The short and simple answer is that it is almost always a good idea.
When people talk about consent orders, what they are referring to are orders that will be filed in the Family Court of Australia to outline how their assets and liabilities will be dealt with. Normally the parties have come to an agreement about how to split up their property and already know each others’ financial situation.
The real benefit of obtaining consent orders over having an informal property settlement is that once sealed consent orders have been obtained, neither party can claim that the informal division of assets was unfair except in limited circumstances, i.e. where they may be able to have the original order set aside. The orders bring finality to the issue.
We often also get asked, is it still necessary to get a consent order if there are no assets?
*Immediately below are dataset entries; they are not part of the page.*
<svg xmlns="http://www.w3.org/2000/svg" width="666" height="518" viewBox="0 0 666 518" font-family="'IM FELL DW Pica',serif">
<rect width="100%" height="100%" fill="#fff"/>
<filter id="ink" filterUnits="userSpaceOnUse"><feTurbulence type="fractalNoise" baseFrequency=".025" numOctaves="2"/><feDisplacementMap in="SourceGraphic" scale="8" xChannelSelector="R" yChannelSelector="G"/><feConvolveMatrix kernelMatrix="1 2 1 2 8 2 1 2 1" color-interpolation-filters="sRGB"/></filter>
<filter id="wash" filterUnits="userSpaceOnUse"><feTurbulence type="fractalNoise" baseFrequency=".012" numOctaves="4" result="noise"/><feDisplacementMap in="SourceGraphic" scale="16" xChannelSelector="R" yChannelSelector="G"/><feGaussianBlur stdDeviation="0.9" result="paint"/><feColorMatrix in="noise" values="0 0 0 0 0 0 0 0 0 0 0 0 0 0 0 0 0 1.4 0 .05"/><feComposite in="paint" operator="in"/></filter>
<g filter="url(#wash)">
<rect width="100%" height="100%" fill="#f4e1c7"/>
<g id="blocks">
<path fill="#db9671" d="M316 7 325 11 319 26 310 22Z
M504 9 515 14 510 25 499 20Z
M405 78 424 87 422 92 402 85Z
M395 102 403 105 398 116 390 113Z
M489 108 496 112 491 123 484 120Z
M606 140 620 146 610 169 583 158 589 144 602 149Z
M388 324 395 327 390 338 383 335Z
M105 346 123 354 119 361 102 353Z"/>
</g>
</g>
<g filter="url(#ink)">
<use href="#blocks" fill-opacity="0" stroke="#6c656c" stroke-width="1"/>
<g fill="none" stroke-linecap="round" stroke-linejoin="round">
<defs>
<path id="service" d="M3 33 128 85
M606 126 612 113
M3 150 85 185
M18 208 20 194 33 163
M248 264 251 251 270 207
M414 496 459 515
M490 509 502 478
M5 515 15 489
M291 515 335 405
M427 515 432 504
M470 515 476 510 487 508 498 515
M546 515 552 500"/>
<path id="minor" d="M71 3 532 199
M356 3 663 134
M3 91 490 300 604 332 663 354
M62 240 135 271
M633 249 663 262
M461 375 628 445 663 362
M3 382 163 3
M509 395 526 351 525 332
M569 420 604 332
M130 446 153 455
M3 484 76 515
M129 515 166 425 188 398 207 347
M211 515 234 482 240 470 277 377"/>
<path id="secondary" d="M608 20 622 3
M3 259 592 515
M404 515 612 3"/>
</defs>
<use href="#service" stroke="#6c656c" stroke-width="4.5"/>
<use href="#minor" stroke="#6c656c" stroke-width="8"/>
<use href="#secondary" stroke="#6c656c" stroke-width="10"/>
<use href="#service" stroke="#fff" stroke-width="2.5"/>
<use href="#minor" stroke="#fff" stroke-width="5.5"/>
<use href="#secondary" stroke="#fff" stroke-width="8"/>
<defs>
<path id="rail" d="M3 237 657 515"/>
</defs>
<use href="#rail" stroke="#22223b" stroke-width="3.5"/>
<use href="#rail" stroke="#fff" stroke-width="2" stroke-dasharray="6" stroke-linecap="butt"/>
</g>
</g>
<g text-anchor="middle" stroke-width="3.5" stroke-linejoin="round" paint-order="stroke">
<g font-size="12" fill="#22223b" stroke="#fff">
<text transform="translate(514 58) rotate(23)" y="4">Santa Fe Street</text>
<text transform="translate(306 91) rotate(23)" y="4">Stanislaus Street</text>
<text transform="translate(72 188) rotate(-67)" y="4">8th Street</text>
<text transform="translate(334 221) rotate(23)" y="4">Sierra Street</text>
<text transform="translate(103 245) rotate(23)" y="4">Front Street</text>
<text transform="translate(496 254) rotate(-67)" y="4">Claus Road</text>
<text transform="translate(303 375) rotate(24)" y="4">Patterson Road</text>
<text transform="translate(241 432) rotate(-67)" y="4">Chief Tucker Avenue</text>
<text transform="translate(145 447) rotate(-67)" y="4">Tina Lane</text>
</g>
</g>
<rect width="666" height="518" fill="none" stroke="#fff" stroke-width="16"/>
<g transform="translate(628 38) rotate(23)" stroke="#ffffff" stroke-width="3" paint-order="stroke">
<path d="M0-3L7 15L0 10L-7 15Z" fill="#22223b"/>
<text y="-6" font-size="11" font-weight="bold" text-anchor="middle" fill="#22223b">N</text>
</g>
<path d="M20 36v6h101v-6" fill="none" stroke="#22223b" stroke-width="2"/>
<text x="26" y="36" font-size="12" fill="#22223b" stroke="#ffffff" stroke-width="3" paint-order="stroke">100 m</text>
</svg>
Again, it generally is a good idea, but it does depend upon the circumstance of each individual matter and costs are an important consideration for most people.
There are certainly many people who decide that the risk of their former spouse making a claim is low enough that the cost of applying for consent orders isn’t worth it.
The reason why we still usually recommend obtaining consent orders even if both parties have little in the way of assets is that if one party were to later on receive a large sum of money, for example, from winning the lottery, through an inheritance, redundancy, etc., then without consent orders a claim could be made against that asset, despite the asset having been received after the date of separation. (Though usually the claim is more limited than it might be if the asset had been received during the relationship.)
It is important to understand, that unless you have a consent order or a binding financial agreement (which we will deal with in a separate blog post), you may not be protected. Even where an application would normally be out of time. We often have people come in showing us statutory declarations or some other informal arrangement. Unfortunately, these do not prevent the other party from coming back and seeking more than what was originally agreed. In other words, they could potentially come back for a ‘second bite of the cherry’. Whether or not they will be successful will of course depend upon the circumstances of the situation.